PLGA NANOPARTICLES LOADED MUCOADHESIVE AND THERMOSENSITIVE HYDROGEL AS A POTENTIAL PLATFORM FOR THE TREATMENT OF ORAL MUCOSITIS

Authors

  • Gina S. El-feky Department of Pharmaceutical Technology, National Research Center,
  • Gamal M. Zayed Department of Pharmaceutics and Industrial Pharmacy, Faculty of Pharmacy, Al-Azhar University at Assiut, Egypt, Al-Azhar Centre of Nanosciences and Applications (ACNA), Assiut, Egypt

DOI:

https://doi.org/10.22159/ijap.2019v11i1.29466

Keywords:

Mucositis, PLGA nanoparticles, Thermosensitive hydrogel, Mucoadhesive hydrogel, In vivo

Abstract

Objective: The objective of this study was to design an effective topical treatment for oral mucositis.
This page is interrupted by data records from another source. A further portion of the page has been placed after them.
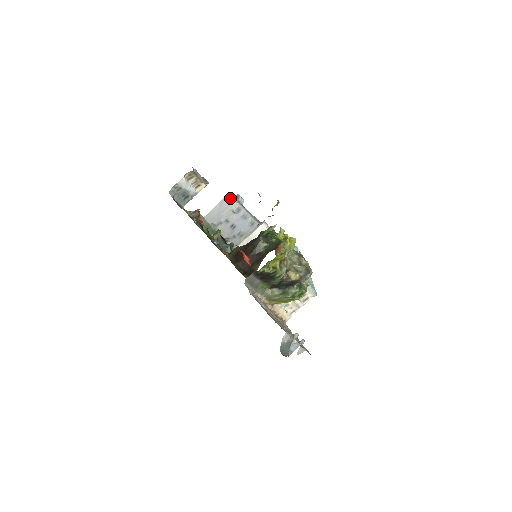
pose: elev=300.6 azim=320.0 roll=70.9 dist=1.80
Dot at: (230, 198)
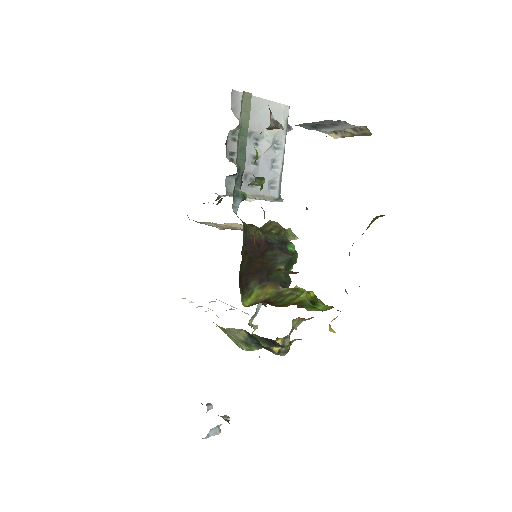
Dot at: (286, 117)
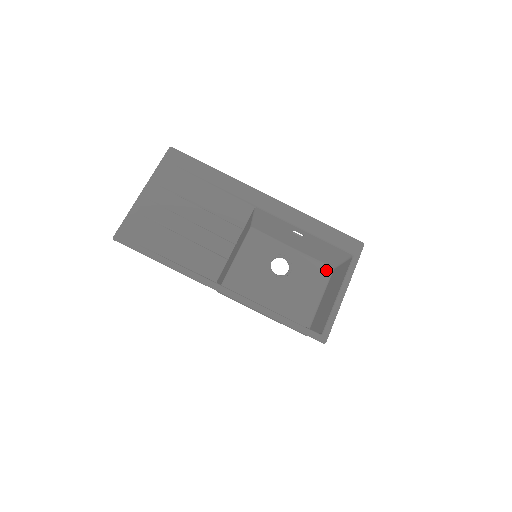
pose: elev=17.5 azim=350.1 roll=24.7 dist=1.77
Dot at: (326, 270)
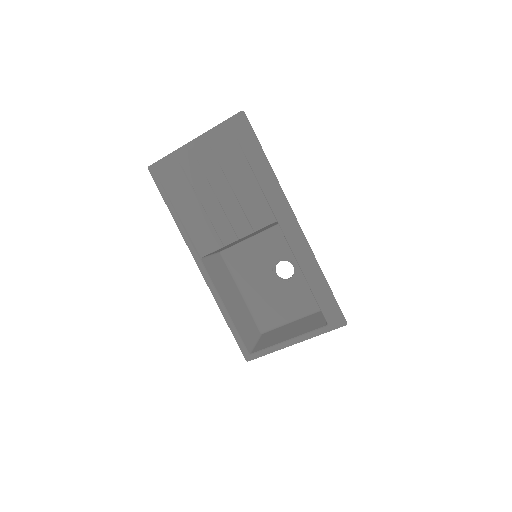
Dot at: occluded
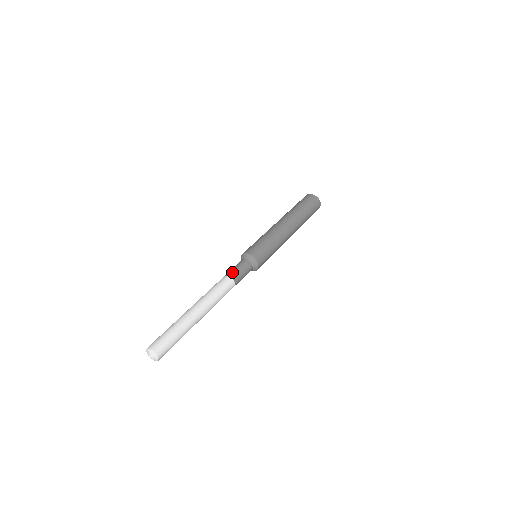
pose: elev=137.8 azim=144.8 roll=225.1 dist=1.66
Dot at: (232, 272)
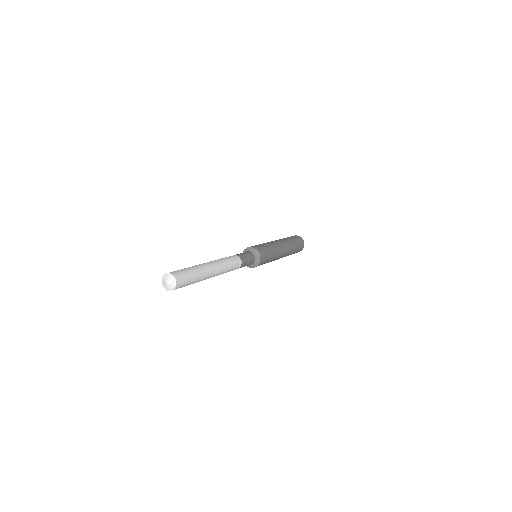
Dot at: (242, 255)
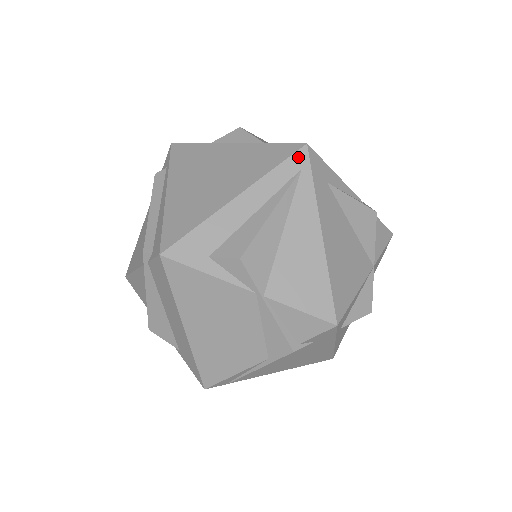
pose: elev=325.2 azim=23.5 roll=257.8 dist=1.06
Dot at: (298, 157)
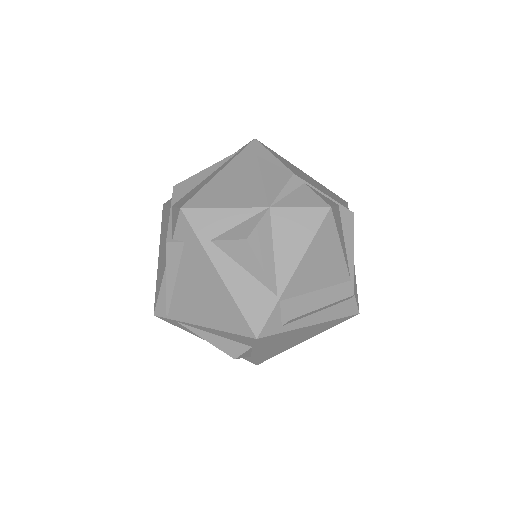
Dot at: (246, 145)
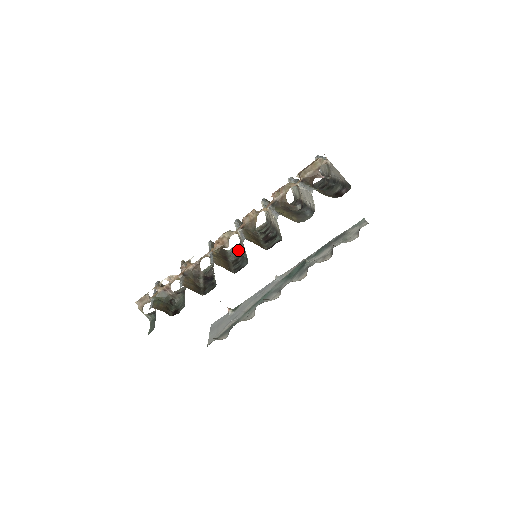
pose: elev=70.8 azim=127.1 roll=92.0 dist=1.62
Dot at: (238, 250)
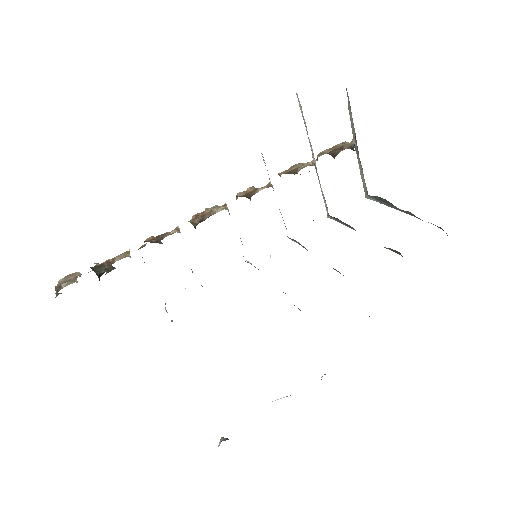
Dot at: occluded
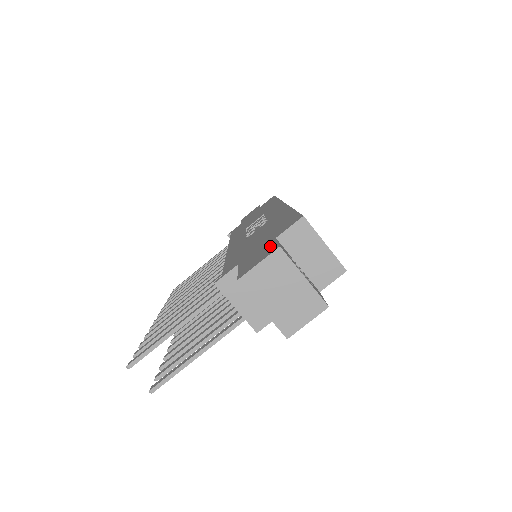
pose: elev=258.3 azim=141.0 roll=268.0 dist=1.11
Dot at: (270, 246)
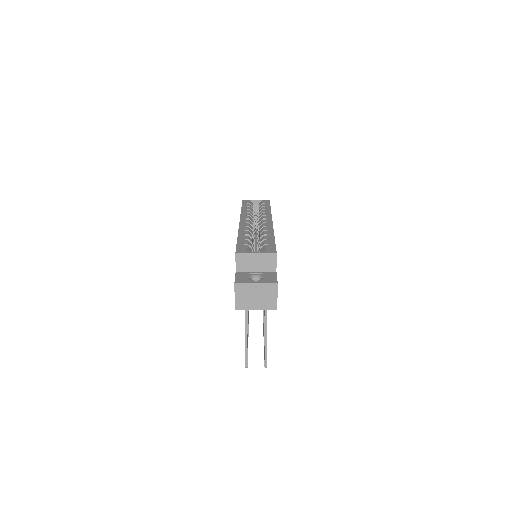
Dot at: occluded
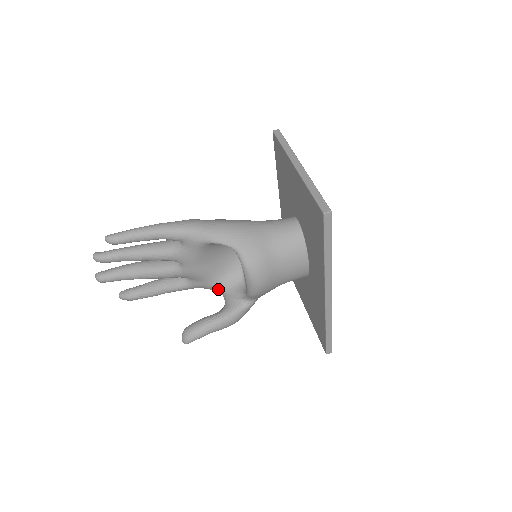
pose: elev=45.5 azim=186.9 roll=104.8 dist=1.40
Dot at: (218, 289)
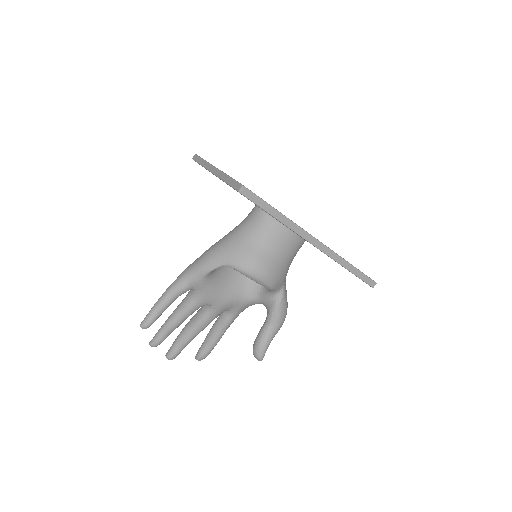
Dot at: (253, 302)
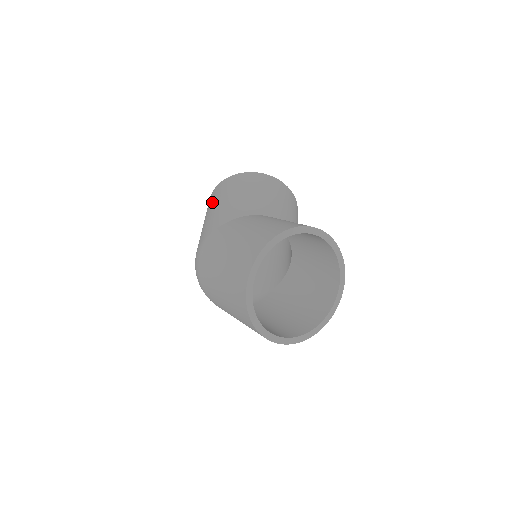
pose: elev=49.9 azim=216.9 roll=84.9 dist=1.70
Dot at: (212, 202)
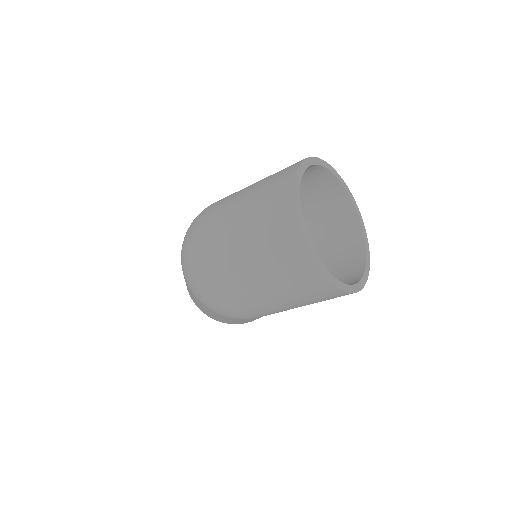
Dot at: occluded
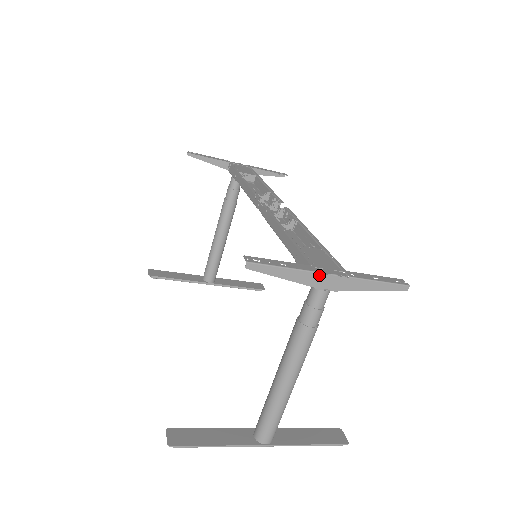
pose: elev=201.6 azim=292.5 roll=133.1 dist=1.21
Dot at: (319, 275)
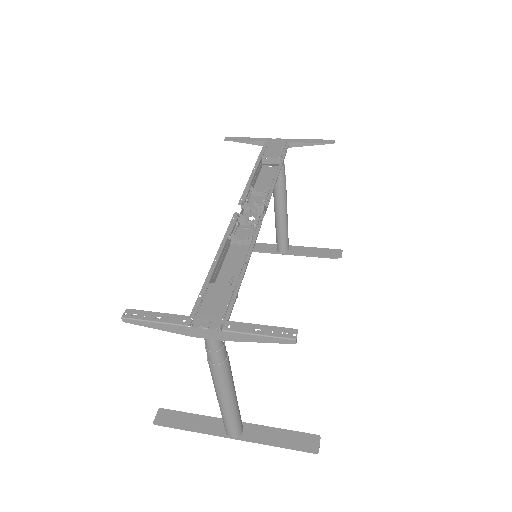
Dot at: (190, 328)
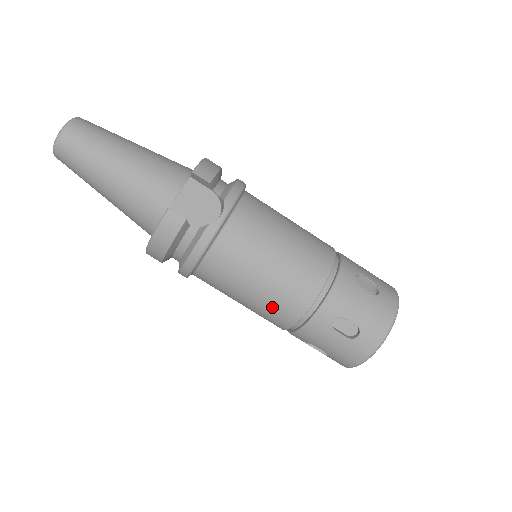
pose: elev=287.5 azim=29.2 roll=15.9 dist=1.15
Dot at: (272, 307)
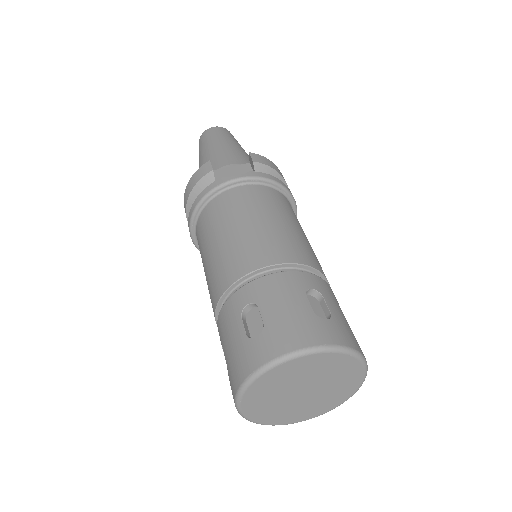
Dot at: (214, 272)
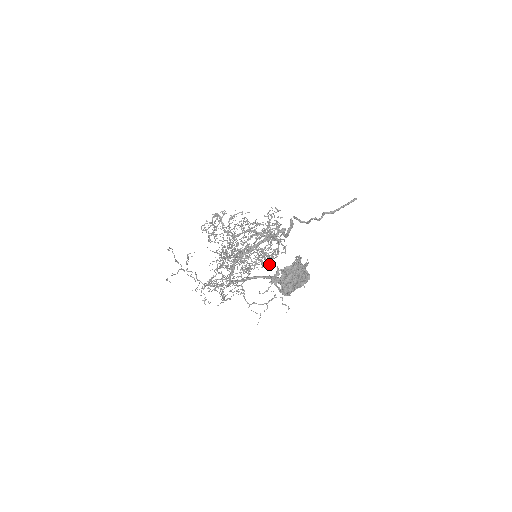
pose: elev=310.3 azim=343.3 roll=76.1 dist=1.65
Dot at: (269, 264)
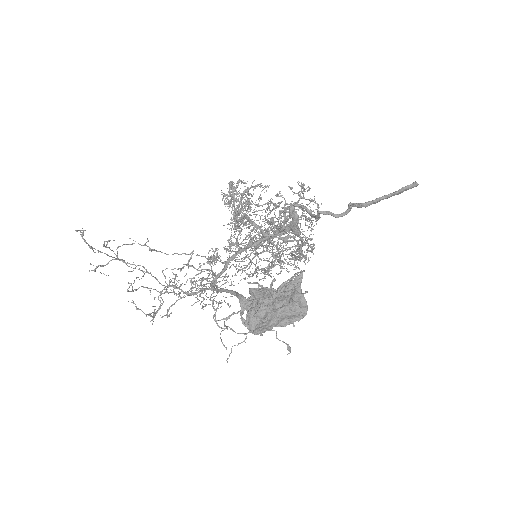
Dot at: (270, 273)
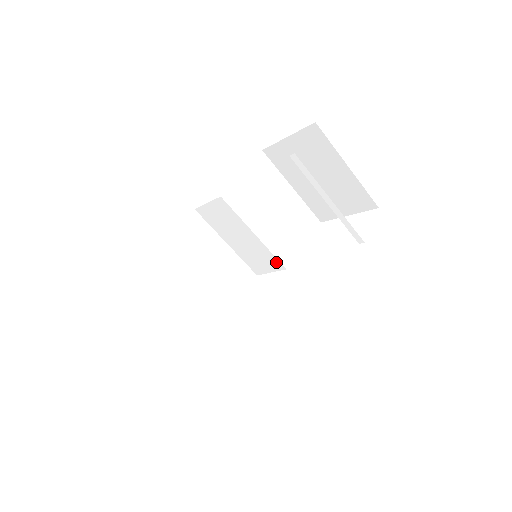
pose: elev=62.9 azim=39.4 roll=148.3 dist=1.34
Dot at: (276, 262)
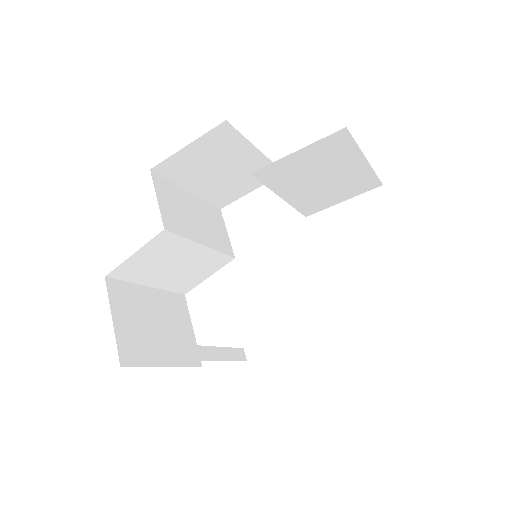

Methods: Poly-(DL-lactide-co-glycolide) (PLGA) nanoparticles (NPs) and Poloxamer407 (PLX)/Hydroxy propyl methyl cellulose (HPMC) hydrogel matrix (HG) were used as combined carriers for benzydamine HCL (BNZ). BNZ loaded PLGA nanoparticles were assessed for their particle size, PDI, zeta potential and entrapment efficiency. Scanning electron microscopy, thermosensitivity study, mucoadhesion study, in vitro release and in vivo investigation were used to characterize the combined BZN loaded PLGA NPs HG.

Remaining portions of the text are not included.